##### TEXTO BASE
Afeganistão, uma abordagem compreensiva, segunda parte

Faltam elementos fundamentais na cobertura ‘jornalística’ sobre o Afeganistão atual

─ Brasil De Fato, Bruno Lima Rocha Beaklini ─

Neste segundo capítulo de abordagem compreensiva do Afeganistão sob o governo Talibã, após a expulsão das forças estrangeiras, seguimos pelos fundamentos da análise estratégica em termos de estudos regionais e geopolítica aplicada. No texto a seguir apresento o básico, com o correto levantamento de dados em fontes abertas, além das relações de força doméstica e de projeção transfronteiriças.

Outra ajuda inestimável veio do internacionalista Thales Valenti, que gentilmente enviou uma listagem do ministério do governo Talibã, que assumiu plenos poderes no Afeganistão a partir de setembro de 2021. Como de costume, apesar de se tratar de informação que circula em fontes abertas publicadas em língua inglesa e, considerando que as maiores empresas de mídia do Brasil têm correspondentes e “comentaristas” versados no idioma anglo-saxão, por que não explicam a correlação entre etnia, código de lealdades e sistema jurídico?

A área vermelha indica região dos grupos étnicos pashtuns

Vejamos a composição do novo governo:

Mullah Muhammad Hassan Akhund – Primeiro Ministro; Mullah Abdul Ghani – Primeiro Vice-premiê; Molvi Abdul Salam Hanafi (Uzbek) – Segundo vice-premiê; Molvi Muhammad Yaqoob- Ministro da Defesa; Alhaj Mullah Sirajuddin Haqqani – Ministro do Interior; Molvi Ameer Khan Muttaqi – Ministro das Relações Exteriores; Mullah Hidayatullah Badri – Ministro das Finanças; Sheikh Molvi Nurullah Munir – Ministro da Educação; Mullah Khairullah Khairkhwa – Ministro da Informação; Qari Din Mohamamad Hanif (Tadjique) – Ministro das Relações Econômicas; Sheikh Noor Muhammad Saqib – Ministro das Minorias; Molvi Abdul Hakim – Ministro das Leis; Mullah Noorullah Noori – Ministro da Fronteira e Assuntos Tribais; Mullah Muhammad Younas Akhundzada – Ministro do Desenvolvimento.

Segue a lista com o Sheikh Muhammad Khalid – Ministro for Dawat and Irshaad (a controversa pregação da virtude e prevenção do vício, talvez a vertente mais wahabbi do governo do novo emirado); Mullah Abdul Mannan Umeri – Ministro de Serviços Públicos; Mullah Muhammad Essa Akhund – Ministro para Mineração e Petróleo; Mullah Abdul Latif Mansoor – Ministro para Água e Energia; Hameedullah Akhundzada – Ministro para Aviação Civil e Transporte; Abdul Baki Haqqani – Ministro da Educação Superior; Najibullah Haqqani – Ministro da Comunicação; Khalil ur Rehman Haqqani – Ministro para os Refugiados.
##########
##### DADOS BRUTOS
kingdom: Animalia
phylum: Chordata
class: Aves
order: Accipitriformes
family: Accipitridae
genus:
##########
* TAREFA
Responda com base no texto sobre o Afeganistão:
1. A partir de quando o governo Talibã assumiu plenos poderes no Afeganistão?
2. Quem é o Ministro do Interior?
3. Que ministério cabe a Khalil ur Rehman Haqqani?

* RESPOSTA
1. A partir de setembro de 2021.
2. Alhaj Mullah Sirajuddin Haqqani.
3. O ministério para os Refugiados.